On 11/13/16 8:12 PM, Nick Hilliard wrote:
> joel jaeggli wrote:
>> The case where routine maintance creates temporary blackholes is
>> basically ubiquitious were you attempting to use urp strict.
> 
> oh indeed - I've been at the receiving end of exactly this type of
> blackholing.  Very annoying.  But I just wonder if urpf is the best tool
> to hammer this particular nail in.  Sriram implicitly points out that
> the term "customer cone" is a rather vague concept, and once you add the
> vagaries of peering cones, it gets a lot worse.  From an anecdotal point
> of view, people route traffic all over the place, and the further you
> get away from the traffic endpoints, the more difficult
> source-validation filtering becomes.
> 
> I suspect Sriram's proposed methodology is not going to be as useful as
> it might seem in production networks because he's making an assumption
> that the list of valid source paths can be built up by creating a union
> of all source ASNs and applying that to the union of all interfaces
> which are identified as feasible paths, intersected with the list of
> interfaces with feasible path urpf enabled.  Going back to his diagram,
> what if AS1 announces a prefix over a different transit e.g. AS6, but
> not AS4 or AS5?  Then they issue traffic with a source address from that
> prefix. The only way to handle this situation is with loose urpf, which
> is a nice way of saying that enhanced urpf would cause breakage in this
> situation.

Yeah, loose, ends up being the limit of was is feasible; you might as
well deploy a bogon filter drop martians, and not bother.

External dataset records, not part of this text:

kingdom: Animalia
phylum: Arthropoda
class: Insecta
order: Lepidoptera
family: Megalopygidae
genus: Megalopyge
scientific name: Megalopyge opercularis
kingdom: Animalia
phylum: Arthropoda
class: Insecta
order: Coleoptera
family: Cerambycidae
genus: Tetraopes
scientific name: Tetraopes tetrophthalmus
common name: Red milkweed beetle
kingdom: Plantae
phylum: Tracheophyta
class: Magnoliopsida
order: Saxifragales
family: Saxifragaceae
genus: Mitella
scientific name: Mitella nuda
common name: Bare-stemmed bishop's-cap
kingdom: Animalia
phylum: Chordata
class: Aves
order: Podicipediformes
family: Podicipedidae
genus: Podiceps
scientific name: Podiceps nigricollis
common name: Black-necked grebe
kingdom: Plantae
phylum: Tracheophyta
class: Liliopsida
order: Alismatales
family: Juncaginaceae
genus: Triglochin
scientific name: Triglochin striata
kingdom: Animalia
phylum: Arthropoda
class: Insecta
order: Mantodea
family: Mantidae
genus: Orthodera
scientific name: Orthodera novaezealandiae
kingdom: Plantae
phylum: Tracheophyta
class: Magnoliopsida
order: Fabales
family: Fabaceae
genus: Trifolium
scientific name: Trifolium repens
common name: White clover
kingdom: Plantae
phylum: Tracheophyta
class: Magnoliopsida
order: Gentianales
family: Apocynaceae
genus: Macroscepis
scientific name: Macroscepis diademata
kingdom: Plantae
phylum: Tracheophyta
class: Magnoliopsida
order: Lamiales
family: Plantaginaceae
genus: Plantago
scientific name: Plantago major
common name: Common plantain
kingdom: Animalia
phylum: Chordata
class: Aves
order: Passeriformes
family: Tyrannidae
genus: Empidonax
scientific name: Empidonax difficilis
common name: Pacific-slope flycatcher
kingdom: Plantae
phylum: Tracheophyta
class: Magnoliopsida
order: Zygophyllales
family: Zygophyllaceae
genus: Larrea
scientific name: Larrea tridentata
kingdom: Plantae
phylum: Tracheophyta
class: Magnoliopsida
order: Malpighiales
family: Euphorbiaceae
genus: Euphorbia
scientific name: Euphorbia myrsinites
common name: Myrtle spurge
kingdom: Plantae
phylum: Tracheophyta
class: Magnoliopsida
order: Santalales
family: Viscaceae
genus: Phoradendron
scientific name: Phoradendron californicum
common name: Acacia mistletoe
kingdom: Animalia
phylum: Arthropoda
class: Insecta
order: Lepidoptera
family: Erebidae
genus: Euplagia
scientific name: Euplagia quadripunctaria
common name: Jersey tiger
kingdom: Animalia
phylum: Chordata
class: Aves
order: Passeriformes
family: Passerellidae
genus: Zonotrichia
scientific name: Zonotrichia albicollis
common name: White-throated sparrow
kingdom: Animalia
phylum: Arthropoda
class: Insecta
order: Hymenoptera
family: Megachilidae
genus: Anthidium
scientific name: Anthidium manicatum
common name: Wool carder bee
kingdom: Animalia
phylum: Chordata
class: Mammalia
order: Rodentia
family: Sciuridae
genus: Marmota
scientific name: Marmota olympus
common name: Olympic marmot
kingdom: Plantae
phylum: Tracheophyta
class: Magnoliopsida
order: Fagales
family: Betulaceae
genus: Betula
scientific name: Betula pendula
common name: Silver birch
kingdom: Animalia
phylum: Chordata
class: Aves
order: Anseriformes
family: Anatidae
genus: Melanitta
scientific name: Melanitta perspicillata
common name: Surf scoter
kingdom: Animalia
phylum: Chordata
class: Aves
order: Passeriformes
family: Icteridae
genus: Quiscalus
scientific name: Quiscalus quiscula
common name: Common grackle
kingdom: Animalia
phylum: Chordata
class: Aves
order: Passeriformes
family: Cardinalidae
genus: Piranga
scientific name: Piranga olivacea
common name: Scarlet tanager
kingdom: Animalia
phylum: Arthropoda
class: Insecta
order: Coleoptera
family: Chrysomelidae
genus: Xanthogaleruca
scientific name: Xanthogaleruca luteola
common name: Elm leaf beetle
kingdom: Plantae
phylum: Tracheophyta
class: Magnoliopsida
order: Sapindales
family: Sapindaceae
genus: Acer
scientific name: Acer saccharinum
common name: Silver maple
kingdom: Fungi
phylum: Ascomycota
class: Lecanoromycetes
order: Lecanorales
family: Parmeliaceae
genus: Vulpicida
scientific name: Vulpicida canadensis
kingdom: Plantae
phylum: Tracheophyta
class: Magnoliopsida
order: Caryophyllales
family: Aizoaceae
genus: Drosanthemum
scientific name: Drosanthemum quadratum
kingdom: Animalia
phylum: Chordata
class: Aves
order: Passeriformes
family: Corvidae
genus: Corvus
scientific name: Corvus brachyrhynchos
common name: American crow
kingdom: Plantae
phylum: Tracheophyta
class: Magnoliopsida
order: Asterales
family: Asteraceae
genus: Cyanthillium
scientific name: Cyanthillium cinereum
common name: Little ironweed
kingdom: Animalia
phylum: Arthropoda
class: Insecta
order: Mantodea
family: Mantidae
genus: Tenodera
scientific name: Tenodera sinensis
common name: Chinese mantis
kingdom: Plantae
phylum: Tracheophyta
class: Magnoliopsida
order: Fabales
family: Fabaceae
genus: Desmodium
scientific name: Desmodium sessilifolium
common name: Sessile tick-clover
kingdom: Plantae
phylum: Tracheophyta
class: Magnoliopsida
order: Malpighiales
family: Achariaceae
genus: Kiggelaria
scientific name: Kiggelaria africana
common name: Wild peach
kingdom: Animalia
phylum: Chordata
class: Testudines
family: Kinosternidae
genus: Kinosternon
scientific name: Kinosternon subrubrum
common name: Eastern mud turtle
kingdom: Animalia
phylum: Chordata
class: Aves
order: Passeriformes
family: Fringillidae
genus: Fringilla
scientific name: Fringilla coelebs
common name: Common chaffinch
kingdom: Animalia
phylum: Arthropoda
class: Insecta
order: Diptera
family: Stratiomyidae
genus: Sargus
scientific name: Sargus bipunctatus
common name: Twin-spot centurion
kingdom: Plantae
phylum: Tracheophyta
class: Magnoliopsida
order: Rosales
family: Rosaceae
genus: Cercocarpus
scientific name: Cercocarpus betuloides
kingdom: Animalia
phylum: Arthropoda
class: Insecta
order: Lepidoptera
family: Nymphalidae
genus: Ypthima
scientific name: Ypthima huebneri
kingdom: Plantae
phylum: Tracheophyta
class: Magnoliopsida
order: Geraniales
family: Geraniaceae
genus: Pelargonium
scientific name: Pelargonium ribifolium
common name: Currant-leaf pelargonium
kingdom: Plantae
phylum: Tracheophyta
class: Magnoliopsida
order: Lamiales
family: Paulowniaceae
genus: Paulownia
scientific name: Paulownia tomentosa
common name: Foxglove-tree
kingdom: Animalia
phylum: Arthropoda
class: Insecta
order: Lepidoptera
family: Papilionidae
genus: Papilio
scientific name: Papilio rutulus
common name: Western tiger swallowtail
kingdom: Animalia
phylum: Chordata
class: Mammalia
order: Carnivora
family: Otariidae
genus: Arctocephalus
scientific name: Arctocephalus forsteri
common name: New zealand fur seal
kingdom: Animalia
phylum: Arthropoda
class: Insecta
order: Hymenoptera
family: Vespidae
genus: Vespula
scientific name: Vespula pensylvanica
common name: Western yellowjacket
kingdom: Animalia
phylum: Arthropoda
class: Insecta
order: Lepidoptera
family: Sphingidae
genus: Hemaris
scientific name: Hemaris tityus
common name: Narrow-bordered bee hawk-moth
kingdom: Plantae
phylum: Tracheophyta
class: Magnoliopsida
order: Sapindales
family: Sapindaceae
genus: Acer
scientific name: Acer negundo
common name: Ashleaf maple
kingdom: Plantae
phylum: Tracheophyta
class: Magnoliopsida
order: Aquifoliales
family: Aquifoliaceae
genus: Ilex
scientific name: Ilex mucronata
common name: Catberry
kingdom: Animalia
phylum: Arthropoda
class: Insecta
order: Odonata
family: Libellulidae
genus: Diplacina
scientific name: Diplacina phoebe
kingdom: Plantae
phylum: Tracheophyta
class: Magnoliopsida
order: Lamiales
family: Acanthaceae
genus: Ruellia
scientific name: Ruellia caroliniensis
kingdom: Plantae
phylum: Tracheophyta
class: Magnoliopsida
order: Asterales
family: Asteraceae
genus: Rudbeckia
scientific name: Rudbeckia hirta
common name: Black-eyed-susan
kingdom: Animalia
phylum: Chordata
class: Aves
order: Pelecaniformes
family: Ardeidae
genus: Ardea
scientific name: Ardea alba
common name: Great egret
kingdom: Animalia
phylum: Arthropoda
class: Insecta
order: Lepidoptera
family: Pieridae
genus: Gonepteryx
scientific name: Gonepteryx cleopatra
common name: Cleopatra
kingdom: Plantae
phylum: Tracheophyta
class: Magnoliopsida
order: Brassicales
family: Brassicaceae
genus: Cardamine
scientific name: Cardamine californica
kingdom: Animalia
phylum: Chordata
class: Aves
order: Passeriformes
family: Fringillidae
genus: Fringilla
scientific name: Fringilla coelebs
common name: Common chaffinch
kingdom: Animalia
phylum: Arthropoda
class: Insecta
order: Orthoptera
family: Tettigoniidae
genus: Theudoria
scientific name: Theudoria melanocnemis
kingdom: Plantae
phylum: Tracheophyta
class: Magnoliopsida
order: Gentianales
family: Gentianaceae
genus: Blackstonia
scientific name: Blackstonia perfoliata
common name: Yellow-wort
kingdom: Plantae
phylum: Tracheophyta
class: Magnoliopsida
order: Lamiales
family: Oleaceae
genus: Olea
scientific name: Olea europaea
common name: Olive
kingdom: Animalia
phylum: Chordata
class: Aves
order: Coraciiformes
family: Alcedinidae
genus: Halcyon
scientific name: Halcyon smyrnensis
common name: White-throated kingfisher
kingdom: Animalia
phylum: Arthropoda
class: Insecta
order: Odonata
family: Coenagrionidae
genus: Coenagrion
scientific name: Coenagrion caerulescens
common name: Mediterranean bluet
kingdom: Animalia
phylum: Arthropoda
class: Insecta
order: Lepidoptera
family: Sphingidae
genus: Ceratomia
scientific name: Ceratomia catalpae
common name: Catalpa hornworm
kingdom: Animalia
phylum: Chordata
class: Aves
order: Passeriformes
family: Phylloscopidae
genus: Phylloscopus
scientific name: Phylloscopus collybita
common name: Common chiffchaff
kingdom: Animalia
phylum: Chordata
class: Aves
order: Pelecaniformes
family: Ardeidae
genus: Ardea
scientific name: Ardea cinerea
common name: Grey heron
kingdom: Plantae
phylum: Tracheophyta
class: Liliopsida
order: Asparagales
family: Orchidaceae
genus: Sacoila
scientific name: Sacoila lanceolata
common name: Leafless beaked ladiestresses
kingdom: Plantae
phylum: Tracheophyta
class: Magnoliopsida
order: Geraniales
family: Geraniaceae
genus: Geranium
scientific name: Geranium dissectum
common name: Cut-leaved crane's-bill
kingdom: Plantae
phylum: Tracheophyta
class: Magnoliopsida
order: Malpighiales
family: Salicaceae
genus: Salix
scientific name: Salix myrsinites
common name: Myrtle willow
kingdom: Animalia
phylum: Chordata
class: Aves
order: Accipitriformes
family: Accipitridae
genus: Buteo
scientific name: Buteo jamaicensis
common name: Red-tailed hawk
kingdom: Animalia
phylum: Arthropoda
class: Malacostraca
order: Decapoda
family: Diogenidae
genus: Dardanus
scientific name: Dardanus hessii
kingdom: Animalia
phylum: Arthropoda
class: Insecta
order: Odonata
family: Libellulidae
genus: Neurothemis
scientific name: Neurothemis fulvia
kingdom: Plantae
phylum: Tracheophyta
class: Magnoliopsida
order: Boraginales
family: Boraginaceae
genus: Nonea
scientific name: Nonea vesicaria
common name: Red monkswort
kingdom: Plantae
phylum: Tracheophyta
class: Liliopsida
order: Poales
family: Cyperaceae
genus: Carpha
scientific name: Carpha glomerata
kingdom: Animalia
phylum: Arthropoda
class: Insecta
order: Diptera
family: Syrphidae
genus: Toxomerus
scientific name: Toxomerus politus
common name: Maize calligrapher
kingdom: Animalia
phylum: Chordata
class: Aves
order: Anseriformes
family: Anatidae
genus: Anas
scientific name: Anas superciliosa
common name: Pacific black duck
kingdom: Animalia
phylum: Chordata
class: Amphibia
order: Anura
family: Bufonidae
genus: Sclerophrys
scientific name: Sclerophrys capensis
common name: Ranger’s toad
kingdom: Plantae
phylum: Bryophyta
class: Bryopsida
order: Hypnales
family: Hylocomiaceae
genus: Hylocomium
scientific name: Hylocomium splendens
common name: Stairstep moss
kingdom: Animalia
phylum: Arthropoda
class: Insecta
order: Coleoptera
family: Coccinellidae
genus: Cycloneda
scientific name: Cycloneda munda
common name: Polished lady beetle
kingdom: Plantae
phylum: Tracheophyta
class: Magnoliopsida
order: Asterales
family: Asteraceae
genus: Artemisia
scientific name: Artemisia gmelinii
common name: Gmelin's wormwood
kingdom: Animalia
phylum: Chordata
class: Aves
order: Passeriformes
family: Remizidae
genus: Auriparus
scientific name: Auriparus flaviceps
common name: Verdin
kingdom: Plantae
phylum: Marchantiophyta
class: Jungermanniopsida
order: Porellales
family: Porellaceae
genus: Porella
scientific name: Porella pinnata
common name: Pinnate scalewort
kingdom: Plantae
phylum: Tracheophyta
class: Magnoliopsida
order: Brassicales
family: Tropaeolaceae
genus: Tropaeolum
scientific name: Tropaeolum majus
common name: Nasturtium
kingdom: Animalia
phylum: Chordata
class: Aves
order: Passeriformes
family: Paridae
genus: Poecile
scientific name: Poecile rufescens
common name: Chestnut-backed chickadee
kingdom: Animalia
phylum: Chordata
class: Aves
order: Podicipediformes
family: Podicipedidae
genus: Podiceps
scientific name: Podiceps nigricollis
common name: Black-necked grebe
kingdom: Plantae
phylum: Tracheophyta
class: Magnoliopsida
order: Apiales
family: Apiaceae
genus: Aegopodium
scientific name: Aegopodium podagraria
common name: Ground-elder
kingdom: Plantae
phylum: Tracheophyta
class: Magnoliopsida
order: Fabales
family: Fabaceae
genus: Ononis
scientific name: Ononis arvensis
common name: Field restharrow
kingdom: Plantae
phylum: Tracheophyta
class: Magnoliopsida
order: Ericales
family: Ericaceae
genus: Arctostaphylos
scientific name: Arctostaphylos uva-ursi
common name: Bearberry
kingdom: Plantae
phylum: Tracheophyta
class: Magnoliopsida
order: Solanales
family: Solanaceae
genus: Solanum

> I'm raising this because we run an as112 server at INEX and we've
> observed a surprisingly large quantity of traffic directed towards the
> anycast address from IP addresses from all over the world which come
> over the IXP fabric, but which we can't imagine how it arrives there,
> e.g. traffic from apnic + latam regions, etc.  While I appreciate that
> this is anecdotal, it's a real enough observation for me to suspect that
> the level of decoupling between bgp announcements (i.e. return path
> traffic) and forward path routing is something that would cause enhanced
> urpf to cause blackholing on production networks.

The preference of some networks to trump regional  preference with free,
to participate in mlpe exchages, without announcing routes on them, or
to selectively announce routes only to certain participants, while
witholding them from others makes all sort of wierd stuff appear there.
it makes to hard or more likely impossible to apply such filtering on
IXP ports.

In our case, where we generate prefix list filters for all routes that
we accept into the rib at exchange points we are naturally not even
going to have all of the paths that may potentially be available there.